More accurate way of determining pre-boil Eff?

Homebrew Talk - Beer, Wine, Mead, & Cider Brewing Discussion Forum

Help Support Homebrew Talk - Beer, Wine, Mead, & Cider Brewing Discussion Forum:

This site may earn a commission from merchant affiliate links, including eBay, Amazon, and others.

Sherpa FE

The < 1% Club
HBT Supporter
Joined
Oct 20, 2007
Messages
818
Reaction score
20
Location
Blairsville
OK, I am going to ask a dumb question. Typically when I mash, using 1.25 qts/lb. I drain, and batch sparge twice to get my boil volume. I pour all of the wort into the Keggle, mix, and take a reading for the pre-boil volume OG.

Would it be MORE accurate if I took readings coming out of the MLT at each phase, added them together and divided by three?

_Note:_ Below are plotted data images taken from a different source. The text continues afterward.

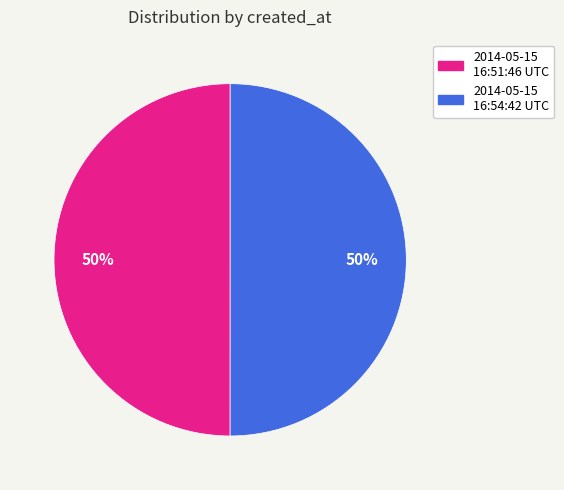

What is the ratio of the value at 2014-05-15 16:54:42 UTC to the value at 2014-05-15 16:51:46 UTC?

1.0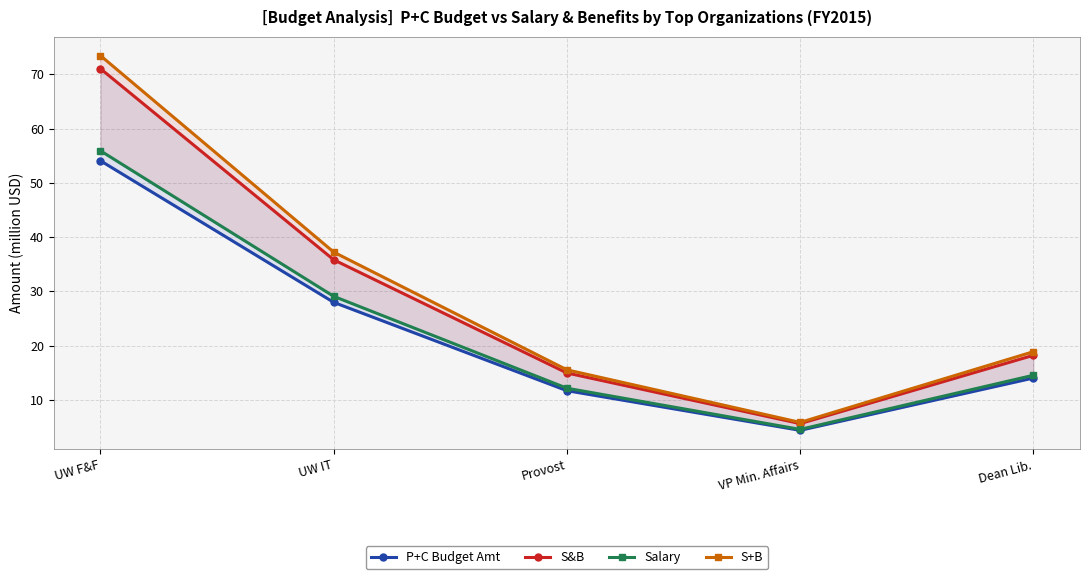

Is the value of Salary at VP Min. Affairs greater than the value of P+C Budget Amt at Provost?

No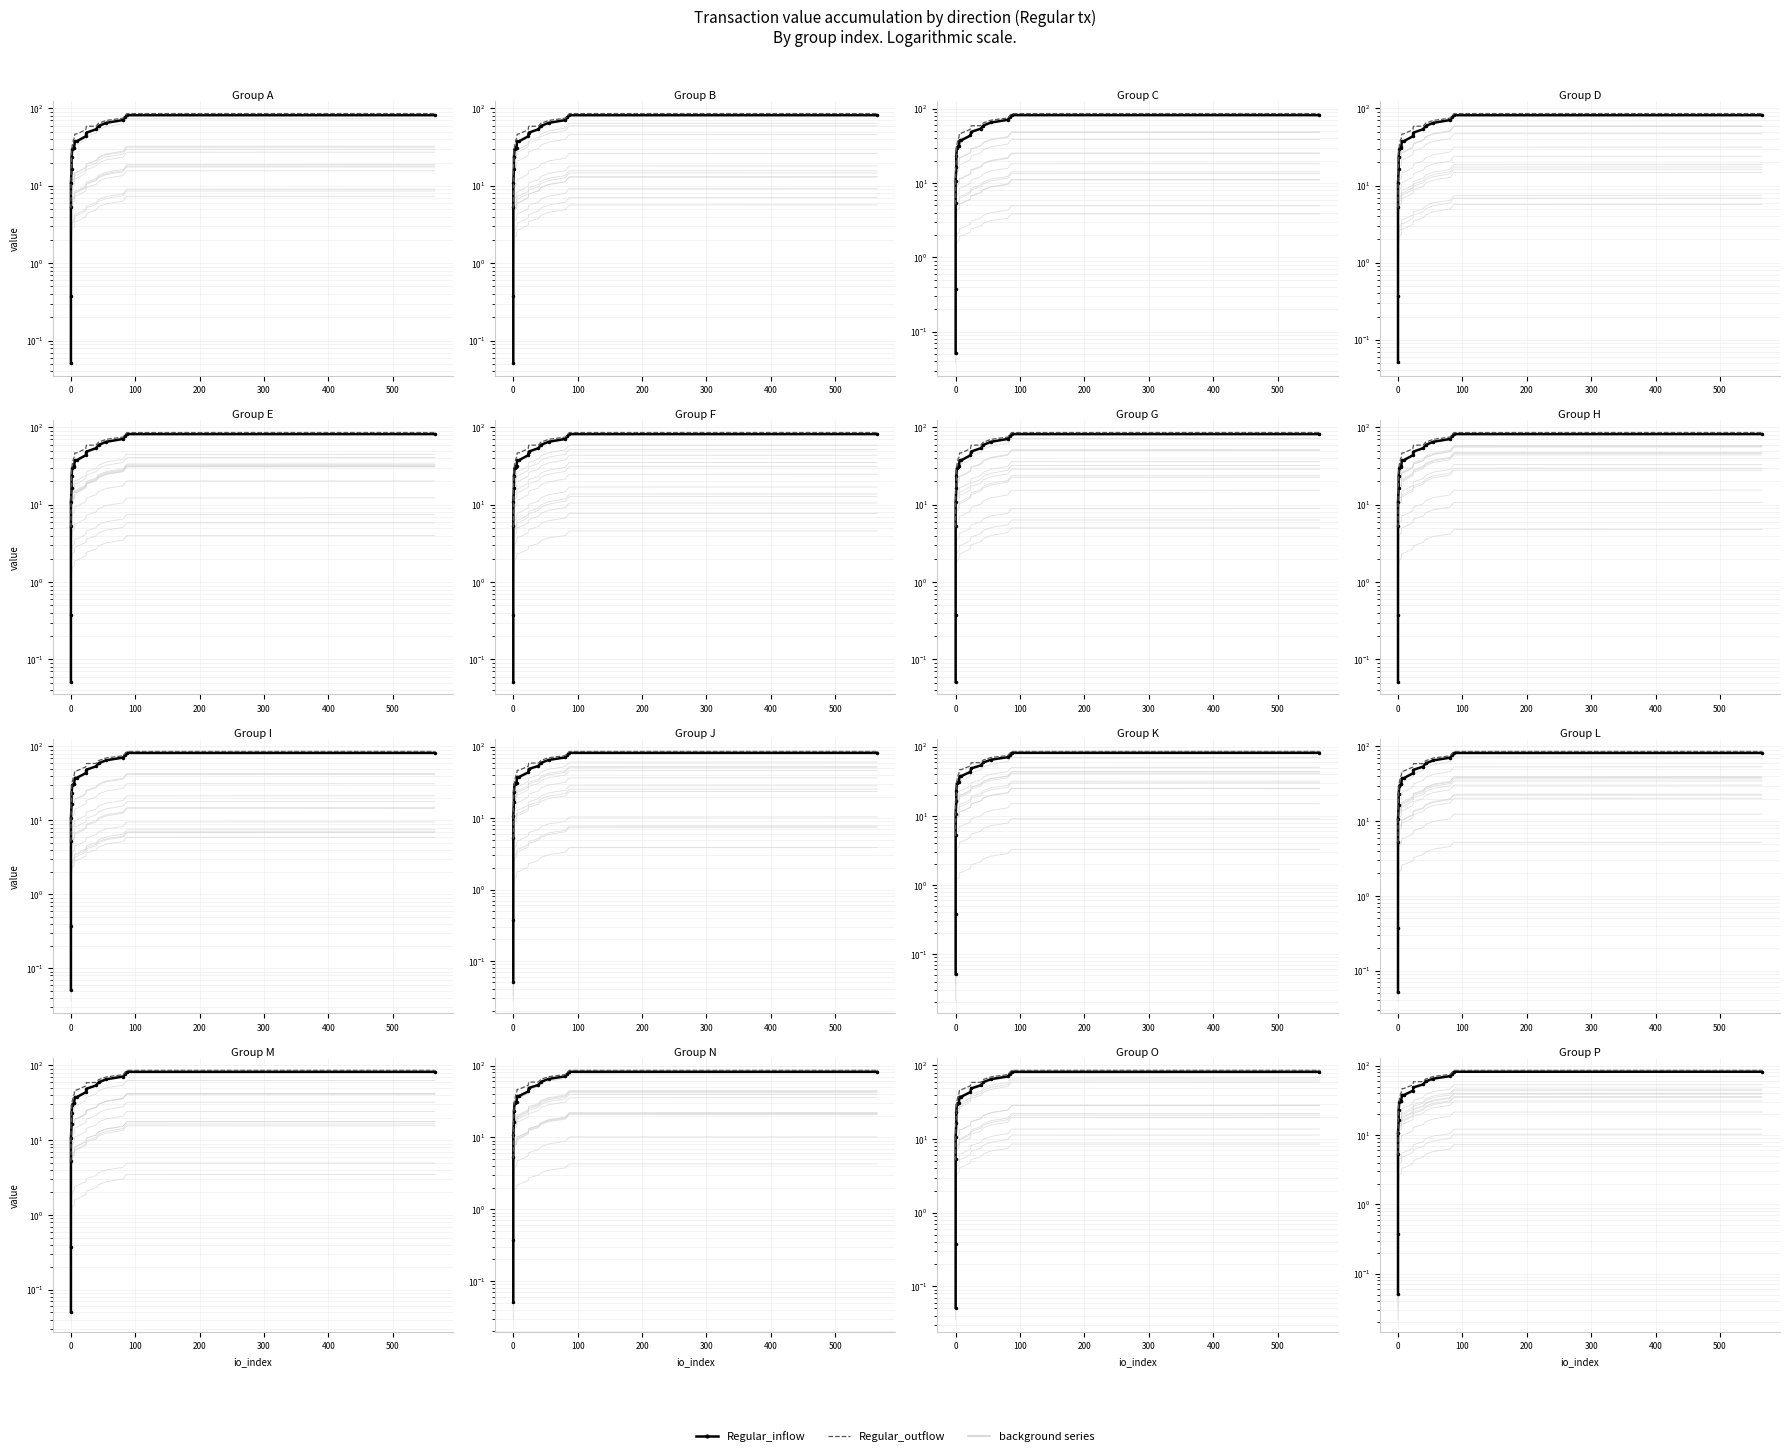

True or false: Regular_inflow and Regular_outflow cross at least once.

False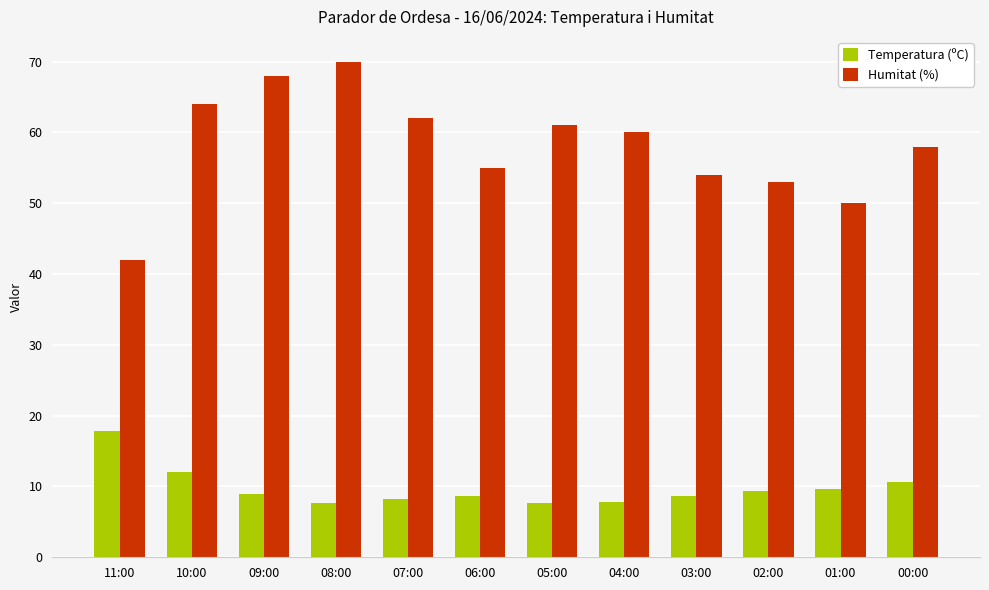

The Temperatura (ºC) series shows 7.6 at 08:00. True or false?

True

Does anyone have any insight on this? Have I been doing it wrong? Or would the result be the same?
Thanks

Prost:mug:
 
You are doing it the correct way, taking 3 different readings of not necesarily the same volume and adding them up is less accurate. The formula takes in to account the potential extraction per pound per gallon, so if you were to look at the efficency of just your first batch sparge say 12lbs per 3gallons you would get horrible numbers. Similarly if you look at the last runnings there is not much to be extracted there. I can't type effectively enough to go into depth explaining this, but you are doing it correctly, keep doing it that way.
 
I typically take readings for each runnings, but they are only useful if you also know the exact volumes of each. I use the gravity of the runnings to predict my pre-boil efficiency before I am done sparging, particularly for higher gravity brews where extract efficiency tends to suffer. If I see I am undershooting a bit, I adjust my sparge water volume to collect some additional runnings and boil a bit longer to reach my target gravity.

Of course, if you only get the gravity of all the runnings, you can still adjust your target gravity with some DME or water, as necessary. That's the easier method, IMO. Also, if you were comparing the accuracy of measuring gravity using separate runnings vs. the combined runnings, the latter would be more accurate since you only have one (large) volume of wort to measure and only one gravity measurement (less room for human error than three separate readings).